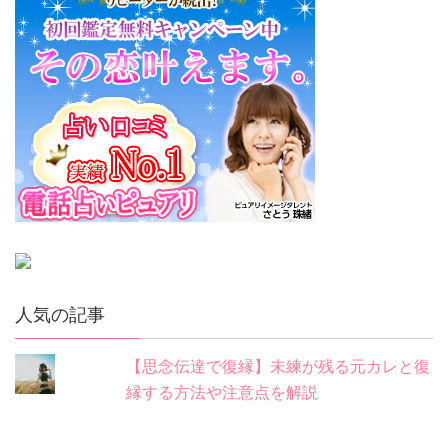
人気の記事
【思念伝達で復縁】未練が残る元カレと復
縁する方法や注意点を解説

········

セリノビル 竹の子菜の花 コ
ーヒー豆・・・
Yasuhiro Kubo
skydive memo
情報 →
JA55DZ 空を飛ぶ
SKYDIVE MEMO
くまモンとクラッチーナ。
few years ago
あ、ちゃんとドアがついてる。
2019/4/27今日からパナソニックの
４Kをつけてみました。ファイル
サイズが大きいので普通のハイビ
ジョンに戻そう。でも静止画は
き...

········

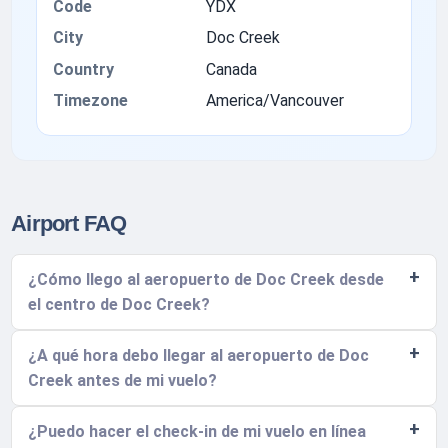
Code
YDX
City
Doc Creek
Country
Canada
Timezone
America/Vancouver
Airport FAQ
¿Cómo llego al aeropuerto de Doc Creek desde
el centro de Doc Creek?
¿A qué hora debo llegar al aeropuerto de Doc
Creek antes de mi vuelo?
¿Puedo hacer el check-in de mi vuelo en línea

········

Exercise objective
In the lines above, find the word "Creek" and copy every line it occurs in.

Completed exercise
Doc Creek
¿Cómo llego al aeropuerto de Doc Creek desde
el centro de Doc Creek?
Creek antes de mi vuelo?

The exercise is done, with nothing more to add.